Extract every record, keeping each one exactly as it is.

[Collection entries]

'''

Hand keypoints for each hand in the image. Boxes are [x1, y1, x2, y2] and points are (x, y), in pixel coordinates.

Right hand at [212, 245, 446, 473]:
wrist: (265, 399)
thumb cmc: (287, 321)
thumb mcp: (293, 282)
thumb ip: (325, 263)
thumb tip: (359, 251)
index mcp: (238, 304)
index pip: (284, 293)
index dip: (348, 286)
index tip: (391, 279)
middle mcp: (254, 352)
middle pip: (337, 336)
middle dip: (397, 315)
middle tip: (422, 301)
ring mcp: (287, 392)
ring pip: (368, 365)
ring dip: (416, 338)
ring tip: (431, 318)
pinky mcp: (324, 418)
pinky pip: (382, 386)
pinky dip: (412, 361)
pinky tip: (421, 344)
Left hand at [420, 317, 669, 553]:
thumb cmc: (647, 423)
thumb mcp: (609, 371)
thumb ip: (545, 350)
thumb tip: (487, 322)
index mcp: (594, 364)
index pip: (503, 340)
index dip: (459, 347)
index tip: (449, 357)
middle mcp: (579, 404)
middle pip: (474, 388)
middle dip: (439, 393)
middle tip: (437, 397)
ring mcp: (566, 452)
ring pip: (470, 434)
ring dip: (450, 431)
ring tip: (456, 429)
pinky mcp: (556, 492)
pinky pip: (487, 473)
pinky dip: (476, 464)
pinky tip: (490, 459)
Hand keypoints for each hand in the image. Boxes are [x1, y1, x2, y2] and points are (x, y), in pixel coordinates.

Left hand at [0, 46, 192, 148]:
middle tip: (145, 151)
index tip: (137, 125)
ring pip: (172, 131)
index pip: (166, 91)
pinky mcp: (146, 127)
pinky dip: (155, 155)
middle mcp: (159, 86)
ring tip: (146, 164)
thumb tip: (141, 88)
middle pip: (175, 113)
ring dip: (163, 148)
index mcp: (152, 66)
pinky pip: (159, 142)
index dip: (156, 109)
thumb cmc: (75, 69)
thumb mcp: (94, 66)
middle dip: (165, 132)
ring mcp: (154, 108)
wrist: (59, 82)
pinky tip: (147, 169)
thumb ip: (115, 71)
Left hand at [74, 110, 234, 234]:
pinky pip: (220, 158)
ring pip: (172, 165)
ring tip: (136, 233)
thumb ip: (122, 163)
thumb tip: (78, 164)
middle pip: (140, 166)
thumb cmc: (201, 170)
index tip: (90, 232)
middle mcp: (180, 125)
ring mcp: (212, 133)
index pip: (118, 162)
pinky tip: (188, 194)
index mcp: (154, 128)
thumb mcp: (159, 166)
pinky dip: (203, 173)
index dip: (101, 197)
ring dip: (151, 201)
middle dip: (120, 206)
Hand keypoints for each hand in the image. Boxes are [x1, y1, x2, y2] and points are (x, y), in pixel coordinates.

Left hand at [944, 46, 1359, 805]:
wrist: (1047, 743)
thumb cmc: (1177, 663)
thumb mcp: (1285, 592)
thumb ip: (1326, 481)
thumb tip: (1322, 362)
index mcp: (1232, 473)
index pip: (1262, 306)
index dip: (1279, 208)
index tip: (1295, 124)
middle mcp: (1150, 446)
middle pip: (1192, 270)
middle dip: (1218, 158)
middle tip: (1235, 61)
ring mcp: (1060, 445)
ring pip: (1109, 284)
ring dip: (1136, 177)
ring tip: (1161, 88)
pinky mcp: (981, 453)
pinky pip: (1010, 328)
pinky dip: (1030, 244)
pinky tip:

'''

*Finished task*.
Hand keypoints for each hand in the image. Boxes are [x1, y1, x2, y2] and points are (x, y), in pixel coordinates.

Right hand at [212, 245, 446, 473]:
wrist: (265, 399)
thumb cmc: (287, 321)
thumb mcp: (293, 282)
thumb ip: (325, 263)
thumb tip: (359, 251)
index mcp: (238, 304)
index pip: (284, 293)
index dip: (348, 286)
index tip: (391, 279)
middle mcp: (254, 352)
middle pip: (337, 336)
middle dip: (397, 315)
middle tip: (422, 301)
ring mcp: (287, 392)
ring pip: (368, 365)
ring dip: (416, 338)
ring tip: (431, 318)
pinky mcp: (324, 418)
pinky pip: (382, 386)
pinky dip: (412, 361)
pinky tip: (421, 344)
Left hand at [420, 317, 669, 553]:
thumb cmc: (647, 423)
thumb mcp: (609, 371)
thumb ip: (545, 350)
thumb tip: (487, 322)
index mcp: (594, 364)
index pip: (503, 340)
index dip: (459, 347)
index tip: (449, 357)
middle mcp: (579, 404)
middle pip: (474, 388)
middle dip: (439, 393)
middle tip: (437, 397)
ring mcp: (566, 452)
ring pip: (470, 434)
ring dip: (450, 431)
ring tip: (456, 429)
pinky mcp: (556, 492)
pinky pip: (487, 473)
pinky dip: (476, 464)
pinky tip: (490, 459)
Hand keypoints for each hand in the image. Boxes are [x1, y1, x2, y2] and points are (x, y), in pixel coordinates.

Left hand at [0, 46, 192, 148]:
middle tip: (145, 151)
index tip: (137, 125)
ring pip: (172, 131)
index pip: (166, 91)
pinky mcp: (146, 127)
pinky dip: (155, 155)
middle mcp: (159, 86)
ring tip: (146, 164)
thumb tip: (141, 88)
middle pip: (175, 113)
ring dip: (163, 148)
index mcp: (152, 66)
pinky pip: (159, 142)
index dip: (156, 109)
thumb cmc: (75, 69)
thumb mcp: (94, 66)
middle dip: (165, 132)
ring mcp: (154, 108)
wrist: (59, 82)
pinky tip: (147, 169)
thumb ip: (115, 71)
Left hand at [74, 110, 234, 234]:
pinky pip: (220, 158)
ring pip: (172, 165)
ring tip: (136, 233)
thumb ip: (122, 163)
thumb tip: (78, 164)
middle pip: (140, 166)
thumb cmc: (201, 170)
index tip: (90, 232)
middle mcp: (180, 125)
ring mcp: (212, 133)
index pip: (118, 162)
pinky tip: (188, 194)
index mcp: (154, 128)
thumb mcp: (159, 166)
pinky dip: (203, 173)
index dip: (101, 197)
ring dip: (151, 201)
middle dip: (120, 206)
Hand keypoints for each hand in the image. Boxes are [x1, y1, x2, y2] and points are (x, y), in pixel coordinates.

Left hand at [944, 46, 1359, 805]:
wrist: (1047, 743)
thumb cmc: (1177, 663)
thumb mcp: (1285, 592)
thumb ip: (1326, 481)
thumb tip: (1322, 362)
index mcp: (1232, 473)
index pip: (1262, 306)
index dip: (1279, 208)
index tip: (1295, 124)
middle mcp: (1150, 446)
middle pip: (1192, 270)
middle dip: (1218, 158)
middle tip: (1235, 61)
ring mcp: (1060, 445)
ring pip: (1109, 284)
ring dip: (1136, 177)
ring tip: (1161, 88)
pinky mcp: (981, 453)
pinky pip: (1010, 328)
pinky dip: (1030, 244)
pinky tip:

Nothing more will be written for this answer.